Developed for heart surgery, autologous platelet rich plasma injections (or simply PRP injections) are increasingly used in sports medicine to help reduce the misery of foot pain and speed up the healing process.
What are platelets?
Your blood contains four main types of cells: red, white, plasma and platelets. Platelets contain small particles which help your blood stay healthy, and help it clot to stop bleeding after a cut. PRP injections provide a very high level of platelets – four to seven times higher than the 6 percent found in ordinary blood.
How do the injections work?
First, you’ll have blood drawn. Then, the platelets will be separated out using a machine called a centrifuge. Then the plasma that’s rich in platelets will be specially treated before being injected into the injured area.
- You may need more than one injection, with an interval of four to six weeks between each one.
- In some cases, the correct injection points may be pinpointed with the help of ultrasound imaging.
Who can be helped?
Most foot injuries have to do with the joints, muscles and tendons in the feet and ankles, and these are the types of problems for which PRP injections can be ideal. Your podiatrist will be able to tell you whether they’re right for you.
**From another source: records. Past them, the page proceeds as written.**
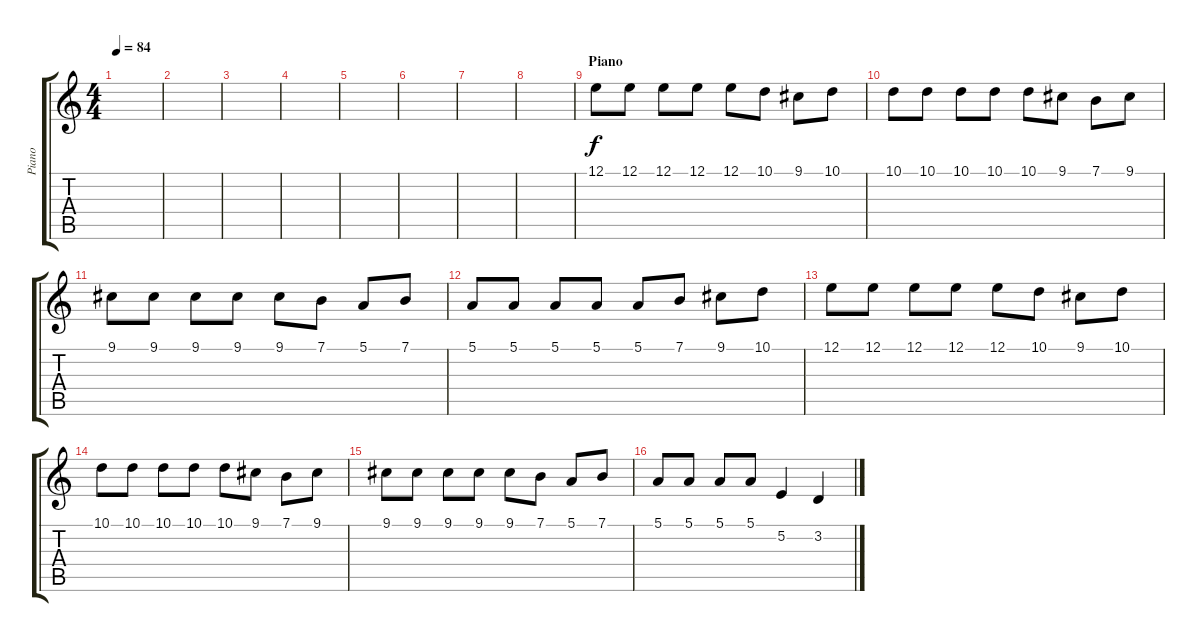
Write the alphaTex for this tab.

\track ("Piano" "Piano") {instrument acousticgrandpiano}
\staff {score tabs}
\tuning (E4 B3 G3 D3 A2 E2) {hide}
\ts (4 4)
\tempo 84
\clef g2
\ks c
|
|
|
|
|
|
|
|
\section ("" "Piano")
12.1.8 12.1.8 12.1.8 12.1.8 12.1.8 10.1.8 9.1.8 10.1.8 |
10.1.8 10.1.8 10.1.8 10.1.8 10.1.8 9.1.8 7.1.8 9.1.8 |
9.1.8 9.1.8 9.1.8 9.1.8 9.1.8 7.1.8 5.1.8 7.1.8 |
5.1.8 5.1.8 5.1.8 5.1.8 5.1.8 7.1.8 9.1.8 10.1.8 |
12.1.8 12.1.8 12.1.8 12.1.8 12.1.8 10.1.8 9.1.8 10.1.8 |
10.1.8 10.1.8 10.1.8 10.1.8 10.1.8 9.1.8 7.1.8 9.1.8 |
9.1.8 9.1.8 9.1.8 9.1.8 9.1.8 7.1.8 5.1.8 7.1.8 |
5.1.8 5.1.8 5.1.8 5.1.8 5.2.4 3.2.4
- People suffering pain from conditions such as ankle tendon injuries may experience relief with PRP injections.
- Because you’re being injected with your own blood, there is minimal chance of unwanted side-effects.
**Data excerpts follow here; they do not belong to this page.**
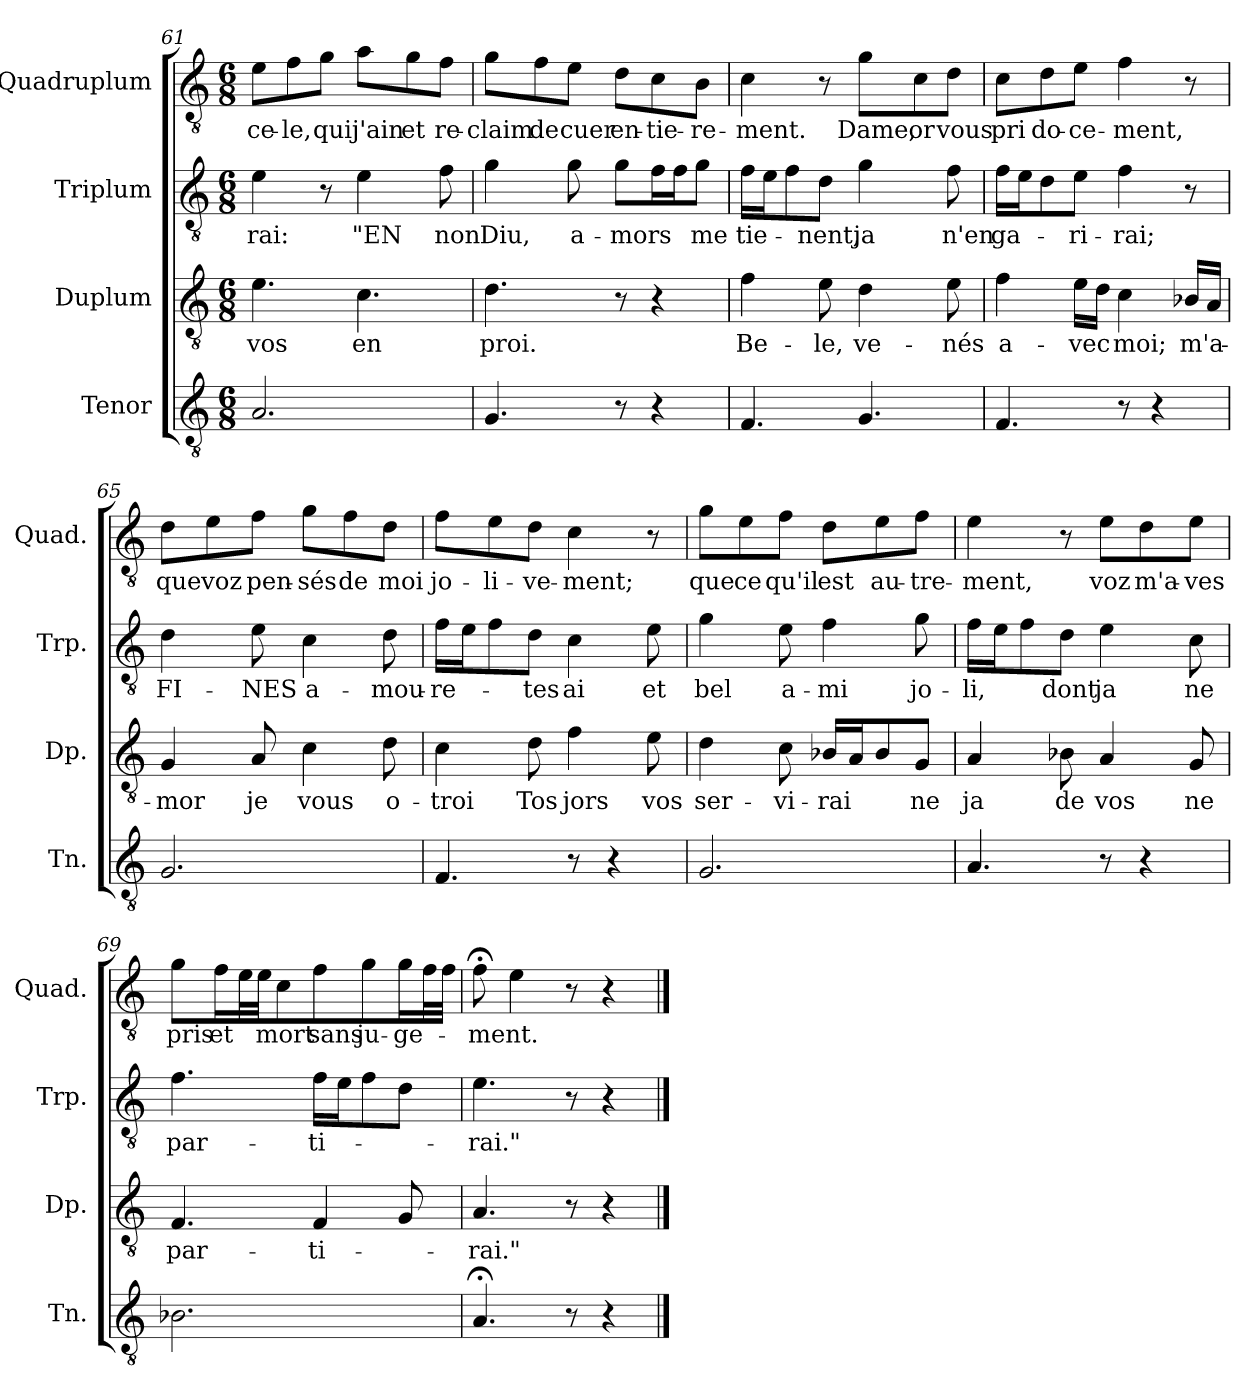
**kern	**kern	**text	**kern	**text	**kern	**text
*part4	*part3	*part3	*part2	*part2	*part1	*part1
*staff4	*staff3	*staff3	*staff2	*staff2	*staff1	*staff1
*I"Tenor	*I"Duplum	*	*I"Triplum	*	*I"Quadruplum	*
*I'Tn.	*I'Dp.	*	*I'Trp.	*	*I'Quad.	*
!!LO:LB:g=z
*clefGv2	*clefGv2	*	*clefGv2	*	*clefGv2	*
*k[]	*k[]	*	*k[]	*	*k[]	*
*M6/8	*M6/8	*	*M6/8	*	*M6/8	*
=61	=61	=61	=61	=61	=61	=61
!	!	!LO:LY:b	!	!LO:LY:b	!	!LO:LY:b
2.A/	4.e\	vos	4e\	-rai:	8e\L	ce-
!	!	!	!	!	!	!LO:LY:b
.	.	.	.	.	8f\	-le,
!	!	!	!	!	!	!LO:LY:b
.	.	.	8r	.	8g\J	qui
!	!	!LO:LY:b	!	!LO:LY:b	!	!LO:LY:b
.	4.c\	en	4e\	"EN	8a\L	j'ain
!	!	!	!	!	!	!LO:LY:b
.	.	.	.	.	8g\	et
!	!	!	!	!LO:LY:b	!	!LO:LY:b
.	.	.	8f\	non	8f\J	re-
=62	=62	=62	=62	=62	=62	=62
!	!	!LO:LY:b	!	!LO:LY:b	!	!LO:LY:b
4.G/	4.d\	proi.	4g\	Diu,	8g\L	-claim
!	!	!	!	!	!	!LO:LY:b
.	.	.	.	.	8f\	de
!	!	!	!	!LO:LY:b	!	!LO:LY:b
.	.	.	8g\	a-	8e\J	cuer
!	!	!	!	!LO:LY:b	!	!LO:LY:b
8r	8r	.	8g\L	-mors	8d\L	en-
!	!	!	!	!	!	!LO:LY:b
*	*	*	*tremolo	*	*	*
4r	4r	.	16f\	.	8c\	-tie-
.	.	.	16f\	.	.	.
*	*	*	*Xtremolo	*	*	*
!	!	!	!	!LO:LY:b	!	!LO:LY:b
.	.	.	8g\J	me	8B\J	-re-
=63	=63	=63	=63	=63	=63	=63
!	!	!LO:LY:b	!	!LO:LY:b	!	!LO:LY:b
4.F/	4f\	Be-	16f\LL	tie-	4c\	-ment.
.	.	.	16e\J	.	.	.
.	.	.	8f\	.	.	.
!	!	!LO:LY:b	!	!LO:LY:b	!	!
.	8e\	-le,	8d\J	-nent,	8r	.
!	!	!LO:LY:b	!	!LO:LY:b	!	!LO:LY:b
4.G/	4d\	ve-	4g\	ja	8g\L	Dame,
!	!	!	!	!	!	!LO:LY:b
.	.	.	.	.	8c\	or
!	!	!LO:LY:b	!	!LO:LY:b	!	!LO:LY:b
.	8e\	-nés	8f\	n'en	8d\J	vous
=64	=64	=64	=64	=64	=64	=64
!	!	!LO:LY:b	!	!LO:LY:b	!	!LO:LY:b
4.F/	4f\	a-	16f\LL	ga-	8c\L	pri
.	.	.	16e\J	.	.	.
!	!	!	!	!	!	!LO:LY:b
.	.	.	8d\	.	8d\	do-
!	!	!LO:LY:b	!	!LO:LY:b	!	!LO:LY:b
.	16e\LL	-vec	8e\J	-ri-	8e\J	-ce-
.	16d\JJ	.	.	.	.	.
!	!	!LO:LY:b	!	!LO:LY:b	!	!LO:LY:b
8r	4c\	moi;	4f\	-rai;	4f\	-ment,
4r	.	.	.	.	.	.
!	!	!LO:LY:b	!	!	!	!
.	16B-i/LL	m'a-	8r	.	8r	.
.	16A/JJ	.	.	.	.	.
!!LO:LB:g=z
=65	=65	=65	=65	=65	=65	=65
!	!	!LO:LY:b	!	!LO:LY:b	!	!LO:LY:b
2.G/	4G/	-mor	4d\	FI-	8d\L	que
!	!	!	!	!	!	!LO:LY:b
.	.	.	.	.	8e\	voz
!	!	!LO:LY:b	!	!LO:LY:b	!	!LO:LY:b
.	8A/	je	8e\	-NES	8f\J	pen-
!	!	!LO:LY:b	!	!LO:LY:b	!	!LO:LY:b
.	4c\	vous	4c\	a-	8g\L	-sés
!	!	!	!	!	!	!LO:LY:b
.	.	.	.	.	8f\	de
!	!	!LO:LY:b	!	!LO:LY:b	!	!LO:LY:b
.	8d\	o-	8d\	-mou-	8d\J	moi
=66	=66	=66	=66	=66	=66	=66
!	!	!LO:LY:b	!	!LO:LY:b	!	!LO:LY:b
4.F/	4c\	-troi	16f\LL	-re-	8f\L	jo-
.	.	.	16e\J	.	.	.
!	!	!	!	!	!	!LO:LY:b
.	.	.	8f\	.	8e\	-li-
!	!	!LO:LY:b	!	!LO:LY:b	!	!LO:LY:b
.	8d\	Tos	8d\J	-tes	8d\J	-ve-
!	!	!LO:LY:b	!	!LO:LY:b	!	!LO:LY:b
8r	4f\	jors	4c\	ai	4c\	-ment;
4r	.	.	.	.	.	.
!	!	!LO:LY:b	!	!LO:LY:b	!	!
.	8e\	vos	8e\	et	8r	.
=67	=67	=67	=67	=67	=67	=67
!	!	!LO:LY:b	!	!LO:LY:b	!	!LO:LY:b
2.G/	4d\	ser-	4g\	bel	8g\L	que
!	!	!	!	!	!	!LO:LY:b
.	.	.	.	.	8e\	ce
!	!	!LO:LY:b	!	!LO:LY:b	!	!LO:LY:b
.	8c\	-vi-	8e\	a-	8f\J	qu'il
!	!	!LO:LY:b	!	!LO:LY:b	!	!LO:LY:b
.	16B-i/LL	-rai	4f\	-mi	8d\L	est
.	16A/J	.	.	.	.	.
!	!	!	!	!	!	!LO:LY:b
.	8B-i/	.	.	.	8e\	au-
!	!	!LO:LY:b	!	!LO:LY:b	!	!LO:LY:b
.	8G/J	ne	8g\	jo-	8f\J	-tre-
=68	=68	=68	=68	=68	=68	=68
!	!	!LO:LY:b	!	!LO:LY:b	!	!LO:LY:b
4.A/	4A/	ja	16f\LL	-li,	4e\	-ment,
.	.	.	16e\J	.	.	.
.	.	.	8f\	.	.	.
!	!	!LO:LY:b	!	!LO:LY:b	!	!
.	8B-X\	de	8d\J	dont	8r	.
!	!	!LO:LY:b	!	!LO:LY:b	!	!LO:LY:b
8r	4A/	vos	4e\	ja	8e\L	voz
!	!	!	!	!	!	!LO:LY:b
4r	.	.	.	.	8d\	m'a-
!	!	!LO:LY:b	!	!LO:LY:b	!	!LO:LY:b
.	8G/	ne	8c\	ne	8e\J	-ves
!!LO:LB:g=z
=69	=69	=69	=69	=69	=69	=69
!	!	!LO:LY:b	!	!LO:LY:b	!	!LO:LY:b
2.B-X\	4.F/	par-	4.f\	par-	8g\L	pris
!	!	!	!	!	!	!LO:LY:b
.	.	.	.	.	16f\L	et
*	*	*	*	*	*tremolo	*
.	.	.	.	.	32e\	.
.	.	.	.	.	32e\JJJ	.
*	*	*	*	*	*Xtremolo	*
!	!	!	!	!	!	!LO:LY:b
.	.	.	.	.	8c\J	mort
!	!	!LO:LY:b	!	!LO:LY:b	!	!LO:LY:b
.	4F/	-ti-	16f\LL	-ti-	8f\L	sans
.	.	.	16e\J	.	.	.
!	!	!	!	!	!	!LO:LY:b
.	.	.	8f\	.	8g\	ju-
!	!	!	!	!	!	!LO:LY:b
.	8G/	.	8d\J	.	16g\L	-ge-
*	*	*	*	*	*tremolo	*
.	.	.	.	.	32f\	.
.	.	.	.	.	32f\JJJ	.
*	*	*	*	*	*Xtremolo	*
=70	=70	=70	=70	=70	=70	=70
!	!	!LO:LY:b	!	!LO:LY:b	!	!LO:LY:b
4.A;</	4.A/	-rai."	4.e\	-rai."	8f;<\	-ment.
.	.	.	.	.	4e\	.
8r	8r	.	8r	.	8r	.
4r	4r	.	4r	.	4r	.
==	==	==	==	==	==	==
*-	*-	*-	*-	*-	*-	*-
How effective are PRP injections?
Research has shown that injuries in areas such as the ankle, heel or the Achilles tendon can heal better after this treatment. This applies both to bone injuries and to those in softer tissue. They also seem to be effective in treating osteoarthritis.
- Some studies have suggested that a person receiving PRP injections will find damaged muscles healing more quickly.
- It’s important not to take any anti-inflammatory medication while receiving treatment, as this can reduce its effectiveness.